The Telegraph has reported that the Bank of International Settlements (BIS) has warned of the risk that the credit bubble being experienced poses the potential to push the world into another Great Depression.
I have thought about the potential of the combination of financial malfeasance coupled with the constraints of resource availability that we face. It is such a tremendous issue that I don't think it to be feasible to discuss coherently in a lone diary, books will be written about this over the next decades once all the pieces are put together. In the mean time, I think of some advice my Ninjutsu instructor told me- "How does a wolf eat a moose? One bite at a time." So here goes nothing.
This isn't my area of expertise, although I did start out in college as an Economics major but washed out (I didn't see the field as being scientific enough, all conclusions are driven by initial political assumptions, but that's a matter for another diary). I still keep up on economic matters as a hobby. While in college, I did a fair bit of research in the U.S. economy during the 70s. What I gathered is that the economic pain we felt as a country back then was very analogous to what is happening today. The U.S. abandoned the Breton Woods system in 1971, two years before domestic oil production peaked. From that point onward, the value of our currency in relation to other currencies was determined in trading pits, and Congress transferred its Constitutional authority to coin money to the Fed.

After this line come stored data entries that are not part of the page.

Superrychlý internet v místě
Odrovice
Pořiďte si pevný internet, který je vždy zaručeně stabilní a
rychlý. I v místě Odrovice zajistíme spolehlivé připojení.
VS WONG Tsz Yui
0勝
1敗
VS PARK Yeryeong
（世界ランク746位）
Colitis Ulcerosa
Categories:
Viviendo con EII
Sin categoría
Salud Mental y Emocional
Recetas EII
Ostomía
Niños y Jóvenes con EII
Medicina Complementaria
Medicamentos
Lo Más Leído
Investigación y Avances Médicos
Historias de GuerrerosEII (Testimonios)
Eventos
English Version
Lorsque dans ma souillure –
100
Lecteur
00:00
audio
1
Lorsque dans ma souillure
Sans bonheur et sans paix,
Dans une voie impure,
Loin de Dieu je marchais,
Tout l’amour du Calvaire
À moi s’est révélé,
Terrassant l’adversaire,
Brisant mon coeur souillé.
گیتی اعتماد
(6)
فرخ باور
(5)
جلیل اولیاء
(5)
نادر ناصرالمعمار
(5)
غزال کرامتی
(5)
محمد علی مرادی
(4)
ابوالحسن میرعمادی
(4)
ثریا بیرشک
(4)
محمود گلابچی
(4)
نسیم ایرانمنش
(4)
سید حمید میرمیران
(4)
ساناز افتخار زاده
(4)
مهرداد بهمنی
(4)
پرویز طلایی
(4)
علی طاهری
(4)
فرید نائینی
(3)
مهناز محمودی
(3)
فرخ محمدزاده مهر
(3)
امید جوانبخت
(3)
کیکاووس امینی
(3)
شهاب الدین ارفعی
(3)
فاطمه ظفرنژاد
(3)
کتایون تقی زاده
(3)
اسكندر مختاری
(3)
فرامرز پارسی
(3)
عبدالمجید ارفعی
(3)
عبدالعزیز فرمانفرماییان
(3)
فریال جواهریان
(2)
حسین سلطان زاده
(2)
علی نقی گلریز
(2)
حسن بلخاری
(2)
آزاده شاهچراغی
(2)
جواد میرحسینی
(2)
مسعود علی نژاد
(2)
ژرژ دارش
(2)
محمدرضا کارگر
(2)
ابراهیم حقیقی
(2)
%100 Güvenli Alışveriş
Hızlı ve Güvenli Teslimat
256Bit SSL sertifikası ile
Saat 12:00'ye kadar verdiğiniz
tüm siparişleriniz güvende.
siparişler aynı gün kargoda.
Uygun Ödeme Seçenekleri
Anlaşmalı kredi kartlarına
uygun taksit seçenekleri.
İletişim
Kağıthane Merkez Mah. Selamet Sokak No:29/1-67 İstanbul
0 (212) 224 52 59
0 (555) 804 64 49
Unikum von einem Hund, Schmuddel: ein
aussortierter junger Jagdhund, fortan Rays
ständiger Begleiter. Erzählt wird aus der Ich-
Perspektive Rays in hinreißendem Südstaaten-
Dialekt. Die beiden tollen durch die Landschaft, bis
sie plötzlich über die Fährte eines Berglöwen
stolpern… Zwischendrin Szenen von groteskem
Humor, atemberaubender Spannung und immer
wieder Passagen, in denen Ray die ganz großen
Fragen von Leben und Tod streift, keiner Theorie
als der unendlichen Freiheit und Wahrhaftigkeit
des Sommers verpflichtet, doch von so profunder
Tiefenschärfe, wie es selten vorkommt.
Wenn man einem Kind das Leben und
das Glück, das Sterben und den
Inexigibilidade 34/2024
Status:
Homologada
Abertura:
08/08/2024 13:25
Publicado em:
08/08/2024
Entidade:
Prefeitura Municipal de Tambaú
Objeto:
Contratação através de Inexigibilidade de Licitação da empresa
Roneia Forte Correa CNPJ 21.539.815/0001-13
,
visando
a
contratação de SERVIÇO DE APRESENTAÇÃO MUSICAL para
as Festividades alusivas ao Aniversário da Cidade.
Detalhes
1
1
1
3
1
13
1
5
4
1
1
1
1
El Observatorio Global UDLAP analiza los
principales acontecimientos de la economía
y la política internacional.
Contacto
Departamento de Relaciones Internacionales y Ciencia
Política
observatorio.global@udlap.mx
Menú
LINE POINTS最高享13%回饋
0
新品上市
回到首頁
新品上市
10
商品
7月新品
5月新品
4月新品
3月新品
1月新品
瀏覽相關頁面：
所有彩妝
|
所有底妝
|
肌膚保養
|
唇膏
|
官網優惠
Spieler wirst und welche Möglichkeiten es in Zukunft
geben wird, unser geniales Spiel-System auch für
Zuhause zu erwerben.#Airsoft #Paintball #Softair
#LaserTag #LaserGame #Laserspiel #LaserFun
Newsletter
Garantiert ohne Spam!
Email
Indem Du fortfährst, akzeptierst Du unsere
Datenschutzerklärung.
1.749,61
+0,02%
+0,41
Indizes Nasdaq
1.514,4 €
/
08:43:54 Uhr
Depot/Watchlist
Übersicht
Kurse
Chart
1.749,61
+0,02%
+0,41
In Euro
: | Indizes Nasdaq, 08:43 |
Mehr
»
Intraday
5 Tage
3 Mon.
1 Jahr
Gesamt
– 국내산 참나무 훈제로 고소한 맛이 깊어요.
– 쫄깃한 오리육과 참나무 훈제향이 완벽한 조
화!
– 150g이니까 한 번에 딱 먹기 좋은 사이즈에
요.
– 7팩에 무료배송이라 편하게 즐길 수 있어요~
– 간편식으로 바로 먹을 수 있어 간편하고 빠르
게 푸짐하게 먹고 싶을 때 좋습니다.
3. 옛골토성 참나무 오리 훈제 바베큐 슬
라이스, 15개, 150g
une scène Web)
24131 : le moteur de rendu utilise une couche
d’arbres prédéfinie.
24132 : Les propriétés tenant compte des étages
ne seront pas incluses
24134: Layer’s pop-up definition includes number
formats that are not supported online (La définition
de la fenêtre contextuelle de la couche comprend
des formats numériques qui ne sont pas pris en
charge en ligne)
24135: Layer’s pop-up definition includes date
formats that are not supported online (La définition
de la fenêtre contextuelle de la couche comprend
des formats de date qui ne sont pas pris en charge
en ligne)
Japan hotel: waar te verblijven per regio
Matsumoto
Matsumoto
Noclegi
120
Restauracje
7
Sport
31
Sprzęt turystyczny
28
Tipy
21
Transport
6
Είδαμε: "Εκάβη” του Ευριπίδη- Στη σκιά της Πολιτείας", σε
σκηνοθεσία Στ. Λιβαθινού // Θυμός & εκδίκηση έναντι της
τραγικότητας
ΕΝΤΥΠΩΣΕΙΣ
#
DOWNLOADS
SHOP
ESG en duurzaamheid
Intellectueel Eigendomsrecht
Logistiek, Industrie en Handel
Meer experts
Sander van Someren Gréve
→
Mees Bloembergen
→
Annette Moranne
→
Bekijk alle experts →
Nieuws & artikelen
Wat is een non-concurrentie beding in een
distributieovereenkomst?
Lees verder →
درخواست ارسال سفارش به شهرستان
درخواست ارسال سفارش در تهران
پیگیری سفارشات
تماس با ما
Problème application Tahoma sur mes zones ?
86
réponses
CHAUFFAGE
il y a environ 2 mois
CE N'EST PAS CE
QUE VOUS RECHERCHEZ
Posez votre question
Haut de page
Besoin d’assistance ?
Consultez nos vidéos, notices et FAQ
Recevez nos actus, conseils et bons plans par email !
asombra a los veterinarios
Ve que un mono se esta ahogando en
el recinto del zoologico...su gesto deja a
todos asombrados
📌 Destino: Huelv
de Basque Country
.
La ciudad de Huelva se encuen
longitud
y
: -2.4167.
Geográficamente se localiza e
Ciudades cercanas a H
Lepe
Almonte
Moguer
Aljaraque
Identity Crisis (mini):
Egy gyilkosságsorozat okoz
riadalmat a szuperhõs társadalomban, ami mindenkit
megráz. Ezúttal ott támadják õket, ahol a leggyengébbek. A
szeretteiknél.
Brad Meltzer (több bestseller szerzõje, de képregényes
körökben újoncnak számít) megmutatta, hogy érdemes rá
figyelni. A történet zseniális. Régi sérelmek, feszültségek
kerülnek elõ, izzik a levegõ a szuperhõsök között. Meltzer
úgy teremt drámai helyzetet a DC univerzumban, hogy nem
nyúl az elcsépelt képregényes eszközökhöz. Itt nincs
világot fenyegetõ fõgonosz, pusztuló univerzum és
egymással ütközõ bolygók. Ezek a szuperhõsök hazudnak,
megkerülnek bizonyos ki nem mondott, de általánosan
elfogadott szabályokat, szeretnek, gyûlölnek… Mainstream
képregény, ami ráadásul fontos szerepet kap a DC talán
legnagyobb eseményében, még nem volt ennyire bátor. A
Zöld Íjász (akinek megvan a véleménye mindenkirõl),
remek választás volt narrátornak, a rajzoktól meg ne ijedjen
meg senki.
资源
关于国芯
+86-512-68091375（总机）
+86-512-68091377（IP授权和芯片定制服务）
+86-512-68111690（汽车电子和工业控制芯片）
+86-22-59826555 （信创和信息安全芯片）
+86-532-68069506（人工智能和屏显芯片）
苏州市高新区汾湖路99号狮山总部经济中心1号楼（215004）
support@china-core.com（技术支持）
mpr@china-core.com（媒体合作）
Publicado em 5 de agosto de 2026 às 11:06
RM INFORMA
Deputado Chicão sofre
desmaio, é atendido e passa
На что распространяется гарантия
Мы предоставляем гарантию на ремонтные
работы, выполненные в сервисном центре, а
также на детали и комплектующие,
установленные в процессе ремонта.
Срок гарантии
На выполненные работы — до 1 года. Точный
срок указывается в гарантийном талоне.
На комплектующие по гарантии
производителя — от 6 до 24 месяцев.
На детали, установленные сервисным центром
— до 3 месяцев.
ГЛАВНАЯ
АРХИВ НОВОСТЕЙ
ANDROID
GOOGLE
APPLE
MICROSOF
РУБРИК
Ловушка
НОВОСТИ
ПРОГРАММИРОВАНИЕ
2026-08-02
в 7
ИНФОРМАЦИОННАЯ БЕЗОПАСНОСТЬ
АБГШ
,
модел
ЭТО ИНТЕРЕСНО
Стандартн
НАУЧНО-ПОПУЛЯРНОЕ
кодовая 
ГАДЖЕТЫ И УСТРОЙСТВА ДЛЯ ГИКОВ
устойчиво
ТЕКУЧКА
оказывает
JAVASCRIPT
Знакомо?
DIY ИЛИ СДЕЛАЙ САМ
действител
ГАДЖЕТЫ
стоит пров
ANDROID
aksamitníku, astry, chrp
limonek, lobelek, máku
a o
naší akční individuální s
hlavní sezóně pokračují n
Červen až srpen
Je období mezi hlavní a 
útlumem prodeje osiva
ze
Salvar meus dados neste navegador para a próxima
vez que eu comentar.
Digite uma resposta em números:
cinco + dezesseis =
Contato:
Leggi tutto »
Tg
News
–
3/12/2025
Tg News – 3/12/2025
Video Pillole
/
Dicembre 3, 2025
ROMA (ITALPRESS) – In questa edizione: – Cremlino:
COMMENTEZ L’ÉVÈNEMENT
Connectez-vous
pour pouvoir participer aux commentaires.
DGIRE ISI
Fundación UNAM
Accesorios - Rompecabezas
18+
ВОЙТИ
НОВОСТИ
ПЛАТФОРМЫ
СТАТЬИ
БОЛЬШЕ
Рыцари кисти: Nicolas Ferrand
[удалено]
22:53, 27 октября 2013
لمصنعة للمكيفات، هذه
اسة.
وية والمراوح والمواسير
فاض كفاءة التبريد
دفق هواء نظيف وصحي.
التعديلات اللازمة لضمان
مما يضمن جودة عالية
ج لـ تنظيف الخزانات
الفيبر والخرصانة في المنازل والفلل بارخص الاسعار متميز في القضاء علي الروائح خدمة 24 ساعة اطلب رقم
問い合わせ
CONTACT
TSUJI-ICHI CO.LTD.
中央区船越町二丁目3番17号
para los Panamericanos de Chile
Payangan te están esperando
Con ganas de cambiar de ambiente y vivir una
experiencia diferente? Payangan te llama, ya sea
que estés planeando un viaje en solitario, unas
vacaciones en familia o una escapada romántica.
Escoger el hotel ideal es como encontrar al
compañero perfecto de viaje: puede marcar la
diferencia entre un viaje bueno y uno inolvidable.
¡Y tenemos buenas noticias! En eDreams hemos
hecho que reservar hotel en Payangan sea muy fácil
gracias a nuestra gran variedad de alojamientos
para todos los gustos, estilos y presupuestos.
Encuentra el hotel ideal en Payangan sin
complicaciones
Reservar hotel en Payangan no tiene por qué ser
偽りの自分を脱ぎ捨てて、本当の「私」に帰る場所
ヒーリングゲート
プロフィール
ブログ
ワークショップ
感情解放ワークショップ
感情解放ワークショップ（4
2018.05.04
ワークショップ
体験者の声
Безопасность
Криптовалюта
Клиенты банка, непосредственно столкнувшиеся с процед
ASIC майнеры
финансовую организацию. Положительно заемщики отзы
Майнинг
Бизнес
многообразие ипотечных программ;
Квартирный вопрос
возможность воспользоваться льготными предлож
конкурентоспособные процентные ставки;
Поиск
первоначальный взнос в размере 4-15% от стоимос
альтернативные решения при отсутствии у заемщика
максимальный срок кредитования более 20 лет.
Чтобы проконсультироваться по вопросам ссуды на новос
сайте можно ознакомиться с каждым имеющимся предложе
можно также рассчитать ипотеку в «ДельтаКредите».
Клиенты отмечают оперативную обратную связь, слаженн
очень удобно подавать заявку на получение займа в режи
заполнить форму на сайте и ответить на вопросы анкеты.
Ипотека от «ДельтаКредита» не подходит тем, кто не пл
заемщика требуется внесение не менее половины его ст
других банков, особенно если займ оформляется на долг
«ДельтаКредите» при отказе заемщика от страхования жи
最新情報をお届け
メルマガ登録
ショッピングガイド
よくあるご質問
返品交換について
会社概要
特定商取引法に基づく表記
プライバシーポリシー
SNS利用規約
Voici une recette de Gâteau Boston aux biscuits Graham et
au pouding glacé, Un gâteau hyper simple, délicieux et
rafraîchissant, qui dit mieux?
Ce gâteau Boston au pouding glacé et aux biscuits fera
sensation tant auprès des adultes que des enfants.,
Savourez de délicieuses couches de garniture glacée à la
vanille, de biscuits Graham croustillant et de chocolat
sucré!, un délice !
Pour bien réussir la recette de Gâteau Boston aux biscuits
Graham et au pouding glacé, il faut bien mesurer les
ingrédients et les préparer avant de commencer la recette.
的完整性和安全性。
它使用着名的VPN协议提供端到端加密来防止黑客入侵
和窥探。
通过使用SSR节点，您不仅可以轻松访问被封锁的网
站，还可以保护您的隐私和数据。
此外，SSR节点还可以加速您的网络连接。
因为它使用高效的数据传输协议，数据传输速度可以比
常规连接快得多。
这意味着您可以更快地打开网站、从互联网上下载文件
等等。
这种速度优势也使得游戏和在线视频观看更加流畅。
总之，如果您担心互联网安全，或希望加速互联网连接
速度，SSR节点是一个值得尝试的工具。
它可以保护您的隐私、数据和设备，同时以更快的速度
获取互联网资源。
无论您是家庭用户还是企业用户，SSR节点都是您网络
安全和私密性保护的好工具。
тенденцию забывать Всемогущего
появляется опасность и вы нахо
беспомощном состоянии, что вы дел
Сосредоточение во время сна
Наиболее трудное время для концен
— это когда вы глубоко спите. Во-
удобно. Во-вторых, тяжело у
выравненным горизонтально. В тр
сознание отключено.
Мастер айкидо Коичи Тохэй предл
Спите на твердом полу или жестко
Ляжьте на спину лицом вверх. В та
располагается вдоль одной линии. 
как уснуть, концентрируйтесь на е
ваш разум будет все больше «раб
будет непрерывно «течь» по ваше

At the time, Keynsian economics was the rage of the age, and the theory dictated that the way to stimulate the economy was to devalue the currency. This would punish those who saved, and reward those who spent all of their wages. This was the policy pursued by Arthur Burns(who may or may not have been the inspiration for Montgomery Burns). The logic behind this policy was that the absolute necessity for any economic policy was to avoid a repeat case of the Great Depression. The prescription for avoiding the deflationary conditions, in a Keynsian approach, was simply to pump liquidity into the system.
The problem with this approach was that after '73, we were no longer exporters of energy, we were dependent on the Rest of the World. So, put yourself in the shoes of a Saudi prince in charge of a big oil field. The American masters of their currency have announced for all to hear that they are going to print dollars day and night until the lazy workers get out and spend. If you knew next year that you would be very likely to get more dollars for the oil you control than you would this year, why would you sell that oil today, rather than a year from now? Before getting all tangled up in theories about international trade and exchange rates, just think about that question. It's very important to understand what's going on right now. The owners of foreign oil fields do not control our currency, the only lever they control is the rate of production from their fields. So a rational prince, in the absence of any coercion or personal favors owed, would only pump enough to not cause a ruckus and keep as much as he could in the ground. This, I think, was the driving motivation behind the oil embargo of '73.
So why did the Saudis flood the markets with cheap oil after the Iranian revolution in '79? This is a hard question for me to answer. A possible explanation is that they weren't acting out of self interest and sought to reward Reagan/punish Carter, or perhaps it was to stamp out any possibility of develpement in alternative fuels, it's hard to say.
The upshot of all this is that the pain we are experiencing now in our economic system isn't new. What is frustrating is that we learned the wrong lesson from the Great Depression. You cannot print your way out of economic despair. Any economic growth predicated on a credit bubble is not sustainable, and when the underlying energy inputs are pulled out, the bill comes due. It is important to understand that it doesn't matter if this is nominally more or less significant than the Great Depression or the stagflation of the 70s, what matters is that this is what we are experiencing now. If we don't understand our past, we are doomed to repeat it.